The Warrior Shaman vs. Putin the Demon

It’s difficult to find verified biographical information about Alexander Gabyshev, but it’s been established that he’s 51 years old and lives in Yakutsk, a city roughly 5,000 miles east of Moscow. (Google Maps says this trip would take 108 hours — by car.) Gabyshev himself has said he graduated from Yakutsk State University with a major in history, but he says he chose to follow a different career path, working as a welder, a street sweeper, and an electrician, among a series of other short-term jobs. Then, a few years ago, his wife died. He has said he took her death so hard that it pushed him to the edge of mental illness. Though friends encouraged him to seek professional treatment, Gabyshev says his mother refused to allow his institutionalization. Instead, he spent three years living in a forest, ultimately realizing, he says, that he was meant to become a warrior shaman.

This is also when Gabyshev got the idea to walk to Moscow. In the fall of 2018, he set off from Yakutsk, but he had to cut his journey short when his dog, Rex, was hit by a car while the pair were walking along a highway. Locals say Gabyshev claimed no political golas at this point, and was only trekking across the country as a physical and spiritual challenge. Gabyshev says he knew even then, however, that his goal in Moscow was to protest against Vladimir Putin, whose “power must be counterbalanced by the power of the people.”

In March 2019, he began his second attempt to reach Moscow on foot, expecting to arrive by early 2021. At first, Gabyshev implied that he would remove Putin from office by force. “It’ll be a good battle, oh yes, a glorious battle! I was born to fight — I know all the martial arts. This isn’t just going to be an hour-long battle; it’s going to take an entire day. And when somebody fights for an entire day, all of Russia will rise up. There are millions of eyes and ears behind me,” he said.
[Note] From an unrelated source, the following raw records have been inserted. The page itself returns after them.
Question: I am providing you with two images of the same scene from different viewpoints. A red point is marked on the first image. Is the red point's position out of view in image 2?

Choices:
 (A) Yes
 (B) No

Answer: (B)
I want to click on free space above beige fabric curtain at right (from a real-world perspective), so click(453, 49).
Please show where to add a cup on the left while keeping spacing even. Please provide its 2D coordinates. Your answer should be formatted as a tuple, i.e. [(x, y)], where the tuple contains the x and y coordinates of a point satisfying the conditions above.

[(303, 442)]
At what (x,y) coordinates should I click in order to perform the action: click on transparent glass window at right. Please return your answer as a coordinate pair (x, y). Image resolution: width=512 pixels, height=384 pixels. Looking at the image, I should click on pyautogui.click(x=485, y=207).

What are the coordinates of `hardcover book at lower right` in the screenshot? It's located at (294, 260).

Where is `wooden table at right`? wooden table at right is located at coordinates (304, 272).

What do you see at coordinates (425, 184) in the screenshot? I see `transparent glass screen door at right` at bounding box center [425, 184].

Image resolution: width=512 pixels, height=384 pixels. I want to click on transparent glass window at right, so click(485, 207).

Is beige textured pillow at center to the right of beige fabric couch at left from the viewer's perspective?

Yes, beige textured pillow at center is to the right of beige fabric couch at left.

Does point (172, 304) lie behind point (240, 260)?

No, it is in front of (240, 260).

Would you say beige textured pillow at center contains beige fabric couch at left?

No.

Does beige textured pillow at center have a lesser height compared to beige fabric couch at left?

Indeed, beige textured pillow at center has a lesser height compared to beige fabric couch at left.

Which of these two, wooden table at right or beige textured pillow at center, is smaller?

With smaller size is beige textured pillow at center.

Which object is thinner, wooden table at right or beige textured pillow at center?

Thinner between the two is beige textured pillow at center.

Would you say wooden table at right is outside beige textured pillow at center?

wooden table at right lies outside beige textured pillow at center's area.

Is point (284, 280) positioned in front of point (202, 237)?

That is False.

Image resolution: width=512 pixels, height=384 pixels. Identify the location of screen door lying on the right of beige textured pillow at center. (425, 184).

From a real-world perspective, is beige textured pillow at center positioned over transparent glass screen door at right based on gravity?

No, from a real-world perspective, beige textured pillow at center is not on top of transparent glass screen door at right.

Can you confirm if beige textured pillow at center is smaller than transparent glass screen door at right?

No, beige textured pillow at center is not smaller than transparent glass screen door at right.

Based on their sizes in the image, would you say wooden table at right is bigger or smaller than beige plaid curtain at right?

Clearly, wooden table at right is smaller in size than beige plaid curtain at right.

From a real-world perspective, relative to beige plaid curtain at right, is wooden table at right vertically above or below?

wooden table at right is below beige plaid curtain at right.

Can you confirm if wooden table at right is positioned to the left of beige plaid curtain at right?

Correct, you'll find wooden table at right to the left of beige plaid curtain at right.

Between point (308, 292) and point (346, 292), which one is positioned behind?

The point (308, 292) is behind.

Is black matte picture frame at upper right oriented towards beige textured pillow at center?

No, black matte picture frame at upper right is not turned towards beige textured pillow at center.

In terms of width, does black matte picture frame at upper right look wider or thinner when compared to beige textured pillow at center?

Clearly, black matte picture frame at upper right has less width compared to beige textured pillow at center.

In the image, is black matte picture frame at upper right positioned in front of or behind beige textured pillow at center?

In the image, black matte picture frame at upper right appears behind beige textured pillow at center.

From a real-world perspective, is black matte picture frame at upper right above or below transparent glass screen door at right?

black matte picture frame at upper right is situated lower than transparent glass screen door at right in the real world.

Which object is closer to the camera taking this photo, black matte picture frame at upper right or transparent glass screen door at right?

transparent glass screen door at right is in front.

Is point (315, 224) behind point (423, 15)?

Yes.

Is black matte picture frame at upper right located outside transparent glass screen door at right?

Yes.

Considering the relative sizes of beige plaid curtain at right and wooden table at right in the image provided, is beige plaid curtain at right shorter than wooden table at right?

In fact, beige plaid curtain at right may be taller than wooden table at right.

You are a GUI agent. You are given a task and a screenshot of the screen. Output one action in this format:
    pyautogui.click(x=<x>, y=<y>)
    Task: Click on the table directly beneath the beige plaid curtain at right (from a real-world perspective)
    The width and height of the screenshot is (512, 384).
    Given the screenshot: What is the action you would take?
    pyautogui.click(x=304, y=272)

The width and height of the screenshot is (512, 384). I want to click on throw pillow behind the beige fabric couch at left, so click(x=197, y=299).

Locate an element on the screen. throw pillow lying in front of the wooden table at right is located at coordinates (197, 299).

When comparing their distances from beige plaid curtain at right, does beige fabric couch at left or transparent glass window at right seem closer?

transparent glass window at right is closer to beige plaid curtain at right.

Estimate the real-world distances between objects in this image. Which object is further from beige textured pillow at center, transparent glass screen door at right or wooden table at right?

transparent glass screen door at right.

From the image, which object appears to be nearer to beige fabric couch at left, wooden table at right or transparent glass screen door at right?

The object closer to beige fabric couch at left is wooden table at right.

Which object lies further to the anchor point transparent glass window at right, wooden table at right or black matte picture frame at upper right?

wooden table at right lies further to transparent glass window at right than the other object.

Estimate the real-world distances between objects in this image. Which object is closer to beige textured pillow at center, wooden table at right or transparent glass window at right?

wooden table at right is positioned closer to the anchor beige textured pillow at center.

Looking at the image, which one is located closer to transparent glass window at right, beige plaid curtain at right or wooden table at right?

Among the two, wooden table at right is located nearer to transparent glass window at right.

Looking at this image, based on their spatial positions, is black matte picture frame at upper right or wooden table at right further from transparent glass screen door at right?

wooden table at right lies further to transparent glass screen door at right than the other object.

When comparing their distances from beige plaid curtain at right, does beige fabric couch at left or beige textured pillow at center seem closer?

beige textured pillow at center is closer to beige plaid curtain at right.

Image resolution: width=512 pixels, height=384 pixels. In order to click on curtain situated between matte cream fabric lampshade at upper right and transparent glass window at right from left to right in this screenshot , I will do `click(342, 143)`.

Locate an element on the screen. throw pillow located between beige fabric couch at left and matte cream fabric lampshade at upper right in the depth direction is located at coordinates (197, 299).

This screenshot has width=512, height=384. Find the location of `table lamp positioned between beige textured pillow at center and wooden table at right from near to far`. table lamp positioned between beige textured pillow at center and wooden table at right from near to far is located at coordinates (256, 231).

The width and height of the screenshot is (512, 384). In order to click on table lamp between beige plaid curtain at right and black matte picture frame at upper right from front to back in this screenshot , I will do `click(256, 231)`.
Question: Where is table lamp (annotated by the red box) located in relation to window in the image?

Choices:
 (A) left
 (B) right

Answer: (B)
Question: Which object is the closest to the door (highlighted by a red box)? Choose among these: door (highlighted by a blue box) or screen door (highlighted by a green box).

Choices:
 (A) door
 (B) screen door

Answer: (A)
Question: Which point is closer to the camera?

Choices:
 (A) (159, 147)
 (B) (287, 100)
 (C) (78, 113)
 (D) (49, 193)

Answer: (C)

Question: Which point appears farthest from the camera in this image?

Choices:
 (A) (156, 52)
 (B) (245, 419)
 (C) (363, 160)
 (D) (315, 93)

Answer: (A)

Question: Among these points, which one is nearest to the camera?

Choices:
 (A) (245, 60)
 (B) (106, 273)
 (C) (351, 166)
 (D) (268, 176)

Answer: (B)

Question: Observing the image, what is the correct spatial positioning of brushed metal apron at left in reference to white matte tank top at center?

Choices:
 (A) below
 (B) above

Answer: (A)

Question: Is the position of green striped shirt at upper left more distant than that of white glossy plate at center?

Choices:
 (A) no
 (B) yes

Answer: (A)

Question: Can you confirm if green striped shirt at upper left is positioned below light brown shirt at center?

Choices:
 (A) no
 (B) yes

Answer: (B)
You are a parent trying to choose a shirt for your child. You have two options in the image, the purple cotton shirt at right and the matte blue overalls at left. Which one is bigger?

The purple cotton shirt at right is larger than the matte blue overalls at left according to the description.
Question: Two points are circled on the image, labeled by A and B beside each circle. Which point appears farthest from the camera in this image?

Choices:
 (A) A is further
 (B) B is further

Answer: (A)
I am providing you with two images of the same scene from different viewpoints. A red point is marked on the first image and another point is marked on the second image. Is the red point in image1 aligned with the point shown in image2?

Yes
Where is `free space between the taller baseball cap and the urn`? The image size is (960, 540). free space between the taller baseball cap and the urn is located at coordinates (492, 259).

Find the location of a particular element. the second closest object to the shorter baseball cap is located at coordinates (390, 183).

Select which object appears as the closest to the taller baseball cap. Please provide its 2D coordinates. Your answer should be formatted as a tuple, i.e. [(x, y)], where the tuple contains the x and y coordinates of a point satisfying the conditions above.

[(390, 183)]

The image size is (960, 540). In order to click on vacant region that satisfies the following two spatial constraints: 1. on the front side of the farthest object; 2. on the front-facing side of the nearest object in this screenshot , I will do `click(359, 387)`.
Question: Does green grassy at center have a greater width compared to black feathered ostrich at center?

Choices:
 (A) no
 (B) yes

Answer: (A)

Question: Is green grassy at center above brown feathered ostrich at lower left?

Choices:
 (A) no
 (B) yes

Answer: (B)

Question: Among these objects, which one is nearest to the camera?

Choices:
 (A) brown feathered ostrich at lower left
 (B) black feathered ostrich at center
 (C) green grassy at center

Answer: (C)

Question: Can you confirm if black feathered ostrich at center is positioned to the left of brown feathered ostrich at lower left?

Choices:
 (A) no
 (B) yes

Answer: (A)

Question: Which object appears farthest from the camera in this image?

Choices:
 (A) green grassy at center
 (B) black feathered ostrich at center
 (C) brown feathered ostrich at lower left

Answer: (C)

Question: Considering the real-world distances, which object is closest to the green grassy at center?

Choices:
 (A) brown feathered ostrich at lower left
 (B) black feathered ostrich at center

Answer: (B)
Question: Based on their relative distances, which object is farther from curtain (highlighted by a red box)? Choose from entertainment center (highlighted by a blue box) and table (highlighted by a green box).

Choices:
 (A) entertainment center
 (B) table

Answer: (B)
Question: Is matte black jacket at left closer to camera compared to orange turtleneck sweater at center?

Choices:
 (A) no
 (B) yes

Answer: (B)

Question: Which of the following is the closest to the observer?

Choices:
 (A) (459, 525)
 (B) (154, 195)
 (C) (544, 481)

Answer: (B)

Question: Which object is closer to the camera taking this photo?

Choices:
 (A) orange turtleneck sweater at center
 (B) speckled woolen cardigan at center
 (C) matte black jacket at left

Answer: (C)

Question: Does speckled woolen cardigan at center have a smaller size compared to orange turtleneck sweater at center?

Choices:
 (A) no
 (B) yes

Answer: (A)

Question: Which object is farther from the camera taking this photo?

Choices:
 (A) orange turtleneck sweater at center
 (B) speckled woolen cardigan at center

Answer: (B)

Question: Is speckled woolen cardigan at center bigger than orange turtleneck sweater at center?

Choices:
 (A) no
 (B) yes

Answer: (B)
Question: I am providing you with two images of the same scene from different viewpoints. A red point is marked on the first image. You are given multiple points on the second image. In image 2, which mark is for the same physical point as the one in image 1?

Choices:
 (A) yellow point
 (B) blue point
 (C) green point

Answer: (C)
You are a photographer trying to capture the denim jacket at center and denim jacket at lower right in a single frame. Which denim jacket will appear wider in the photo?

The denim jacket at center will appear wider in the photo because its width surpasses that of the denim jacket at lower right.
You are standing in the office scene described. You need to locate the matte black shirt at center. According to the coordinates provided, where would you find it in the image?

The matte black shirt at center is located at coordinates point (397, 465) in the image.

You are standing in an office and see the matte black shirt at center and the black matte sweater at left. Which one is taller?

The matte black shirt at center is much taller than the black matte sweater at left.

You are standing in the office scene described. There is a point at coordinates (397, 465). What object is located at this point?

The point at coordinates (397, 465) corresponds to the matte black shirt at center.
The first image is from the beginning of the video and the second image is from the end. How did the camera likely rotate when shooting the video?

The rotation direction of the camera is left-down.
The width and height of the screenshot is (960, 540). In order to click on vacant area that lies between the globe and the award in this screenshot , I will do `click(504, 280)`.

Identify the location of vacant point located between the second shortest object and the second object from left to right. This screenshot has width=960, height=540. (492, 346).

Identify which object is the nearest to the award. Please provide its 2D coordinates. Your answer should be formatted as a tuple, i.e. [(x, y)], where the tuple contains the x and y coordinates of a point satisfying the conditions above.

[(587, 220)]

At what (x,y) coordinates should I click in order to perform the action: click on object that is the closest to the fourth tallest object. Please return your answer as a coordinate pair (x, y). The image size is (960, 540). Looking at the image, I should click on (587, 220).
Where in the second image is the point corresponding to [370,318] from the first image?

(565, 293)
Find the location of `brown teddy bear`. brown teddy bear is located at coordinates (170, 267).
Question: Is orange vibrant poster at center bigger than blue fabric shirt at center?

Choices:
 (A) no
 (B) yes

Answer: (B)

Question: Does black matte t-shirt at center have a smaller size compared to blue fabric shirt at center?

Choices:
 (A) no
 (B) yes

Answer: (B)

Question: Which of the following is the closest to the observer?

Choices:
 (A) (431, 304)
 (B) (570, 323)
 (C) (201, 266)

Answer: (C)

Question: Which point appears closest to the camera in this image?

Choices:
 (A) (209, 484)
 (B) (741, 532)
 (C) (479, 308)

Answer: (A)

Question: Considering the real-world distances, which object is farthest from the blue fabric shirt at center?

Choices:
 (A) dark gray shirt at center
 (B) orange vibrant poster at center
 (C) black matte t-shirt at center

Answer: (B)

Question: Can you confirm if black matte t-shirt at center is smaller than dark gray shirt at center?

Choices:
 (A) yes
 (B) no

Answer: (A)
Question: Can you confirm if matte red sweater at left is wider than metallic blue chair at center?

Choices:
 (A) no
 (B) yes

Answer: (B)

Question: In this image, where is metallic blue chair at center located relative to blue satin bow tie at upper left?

By the summer, Gabyshev had arrived at a more peaceful idea: “I’m walking to exorcize Putin the Demon. Not a single hair will fall from his head. I have no right to cause physical suffering — that’s a sin. Just [his] removal from power, without any violence whatsoever. Violence is forbidden, even against a demon.”

Nearly 2,000 miles later, Gabyshev becomes an Internet meme

In six months, after setting out in March, Alexander Gabyshev walked almost 2,000 miles along national highways, wheeling behind him a small cart packed with his yurt and personal belongings. In the early summer, he reached Chita, where he spoke at an anti-Putin protest on June 12. In a four-minute speech, Gabyshev advocated the creation of “people’s assemblies” that would start issuing their own laws. “From now on, you don’t take orders from Putin. Live free! That’s the law!” he told the crowd.

Throughout this time, Gabyshev gained attention online in Russia, inspiring several Internet memes. Communities with millions of subscribers on VKontakte started sharing stories about the “Shaman headed to Moscow to exorcize Putin.” The Twitter account StalinGulag tweeted about Gabyshev to its 1.1 million followers, the independent TV station Dozhd aired a report about him, and other media outlets started piling in with more details about this curious man and his unusual mission. On YouTube, videos showing and discussing Gabyshev’s journey attracted hundreds of thousands of views. Like a Russified, otherworldly Forrest Gump, Gabyshev even inspired total strangers to join him on his cross-country quest. These new arrivals cataloged the trip in online broadcasts and crowdfunded money to sustain their shaman as he walked.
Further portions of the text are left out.